> [抜粋]:
- - - - - - -

『芥川龍之介俳句集』(岩波文庫)を読む会1

 昨年、岩波文庫の『久保田万太郎俳句集』を読む会(123)を開催したのに続き、今年は『芥川龍之介俳句集』(正式な書名は『芥川竜之介俳句集』ですが、自分はこの表記にちょっと違和感があるので「龍之介」と書くことにします)を読む会を開くことにしました。参加者は久保田万太郎を読む会と同じ顔ぶれです。1月8日に開催した第1回の様子を遅くなりましたがまとめておきます。今回は1901年(明治34年)から1918年(大正7年)までの441句から、各自が気に入った10句を選び、選評を述べるというかたちで進めました(ちなみに芥川は1892年生まれです)。☆は2名、★は3名の選が重なった句です。

 まずAさんの選です。句の後ろの括弧内の数字は、文庫の句の通し番号を示します。

湯上りの庭下駄軽し夏の月 (4)
葡萄噛んで秋風の歌を作らばや (16)☆
灰に書く女名前も火鉢かな (51)

- - - - - - -

> [提供情報]:
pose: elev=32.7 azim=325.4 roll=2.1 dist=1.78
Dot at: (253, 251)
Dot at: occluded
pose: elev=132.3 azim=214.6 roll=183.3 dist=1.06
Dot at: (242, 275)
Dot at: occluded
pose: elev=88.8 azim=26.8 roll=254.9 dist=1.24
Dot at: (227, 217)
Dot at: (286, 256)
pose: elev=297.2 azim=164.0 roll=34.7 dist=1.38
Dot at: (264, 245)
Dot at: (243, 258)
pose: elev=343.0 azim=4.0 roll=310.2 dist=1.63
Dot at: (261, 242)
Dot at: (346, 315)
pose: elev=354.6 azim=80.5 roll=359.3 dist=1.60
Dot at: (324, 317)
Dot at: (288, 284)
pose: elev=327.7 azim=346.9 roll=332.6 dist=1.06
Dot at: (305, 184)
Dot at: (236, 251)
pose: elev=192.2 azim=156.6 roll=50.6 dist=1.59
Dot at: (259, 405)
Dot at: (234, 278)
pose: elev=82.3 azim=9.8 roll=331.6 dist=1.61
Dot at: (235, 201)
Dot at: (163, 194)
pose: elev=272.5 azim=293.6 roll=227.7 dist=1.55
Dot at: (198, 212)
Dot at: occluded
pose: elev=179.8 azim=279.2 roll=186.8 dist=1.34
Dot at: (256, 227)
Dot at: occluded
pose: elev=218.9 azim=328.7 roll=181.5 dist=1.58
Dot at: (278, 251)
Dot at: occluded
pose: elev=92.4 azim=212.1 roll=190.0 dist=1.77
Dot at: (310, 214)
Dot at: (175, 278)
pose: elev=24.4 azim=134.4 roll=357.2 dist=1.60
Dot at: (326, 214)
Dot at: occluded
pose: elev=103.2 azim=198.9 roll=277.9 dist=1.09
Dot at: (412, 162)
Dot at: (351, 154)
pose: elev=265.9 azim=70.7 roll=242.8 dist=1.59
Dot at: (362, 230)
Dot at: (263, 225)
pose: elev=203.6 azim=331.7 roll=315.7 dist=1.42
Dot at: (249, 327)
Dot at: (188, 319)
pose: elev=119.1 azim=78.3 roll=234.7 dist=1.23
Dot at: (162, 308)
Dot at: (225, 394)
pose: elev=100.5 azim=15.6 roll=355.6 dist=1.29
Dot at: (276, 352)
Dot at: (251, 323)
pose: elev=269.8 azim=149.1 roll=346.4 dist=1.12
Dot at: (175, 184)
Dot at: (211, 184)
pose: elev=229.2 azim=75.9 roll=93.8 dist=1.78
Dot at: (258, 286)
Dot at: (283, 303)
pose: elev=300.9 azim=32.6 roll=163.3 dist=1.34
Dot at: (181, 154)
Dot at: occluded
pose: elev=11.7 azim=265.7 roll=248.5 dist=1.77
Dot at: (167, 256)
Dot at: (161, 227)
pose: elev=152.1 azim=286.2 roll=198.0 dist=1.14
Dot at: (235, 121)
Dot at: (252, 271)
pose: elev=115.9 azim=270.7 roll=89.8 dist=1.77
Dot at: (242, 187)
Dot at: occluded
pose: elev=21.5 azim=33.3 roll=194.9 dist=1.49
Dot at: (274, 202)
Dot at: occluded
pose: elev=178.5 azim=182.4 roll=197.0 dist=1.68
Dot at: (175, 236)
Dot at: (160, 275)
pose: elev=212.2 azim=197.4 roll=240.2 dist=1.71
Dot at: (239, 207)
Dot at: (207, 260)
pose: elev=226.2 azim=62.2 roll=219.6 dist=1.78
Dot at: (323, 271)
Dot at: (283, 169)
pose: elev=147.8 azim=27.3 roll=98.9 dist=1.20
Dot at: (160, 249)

- - - - - - -

> [作業内容]:
a) 抜粋のうち、「昨年、岩波文庫の『久保田万太」で始まり「灰に書く女名前も火鉢かな (51)」までの部分を一字も変えずに抜き出してください。
b) 次の(i)〜(iii)が抜粋の内容と合っているか、それぞれ「はい」か「いいえ」で答え、判断の根拠となる抜粋の語句をそのまま引用してください。(i) 第1回の会は1月8日に開かれた。(ii) 参加者は久保田万太郎を読む会とは違う顔ぶれである。(iii) 各自が選んだのは5句である。
資料は抜粋とは別の出典から取られたものです。

> [各問の解答]:
a)
昨年、岩波文庫の『久保田万太郎俳句集』を読む会(123)を開催したのに続き、今年は『芥川龍之介俳句集』(正式な書名は『芥川竜之介俳句集』ですが、自分はこの表記にちょっと違和感があるので「龍之介」と書くことにします)を読む会を開くことにしました。参加者は久保田万太郎を読む会と同じ顔ぶれです。1月8日に開催した第1回の様子を遅くなりましたがまとめておきます。今回は1901年(明治34年)から1918年(大正7年)までの441句から、各自が気に入った10句を選び、選評を述べるというかたちで進めました(ちなみに芥川は1892年生まれです)。☆は2名、★は3名の選が重なった句です。

 まずAさんの選です。句の後ろの括弧内の数字は、文庫の句の通し番号を示します。

湯上りの庭下駄軽し夏の月 (4)
葡萄噛んで秋風の歌を作らばや (16)☆
灰に書く女名前も火鉢かな (51)

b)
(i) はい。「1月8日に開催した第1回」
(ii) いいえ。「参加者は久保田万太郎を読む会と同じ顔ぶれです」
(iii) いいえ。「各自が気に入った10句を選び」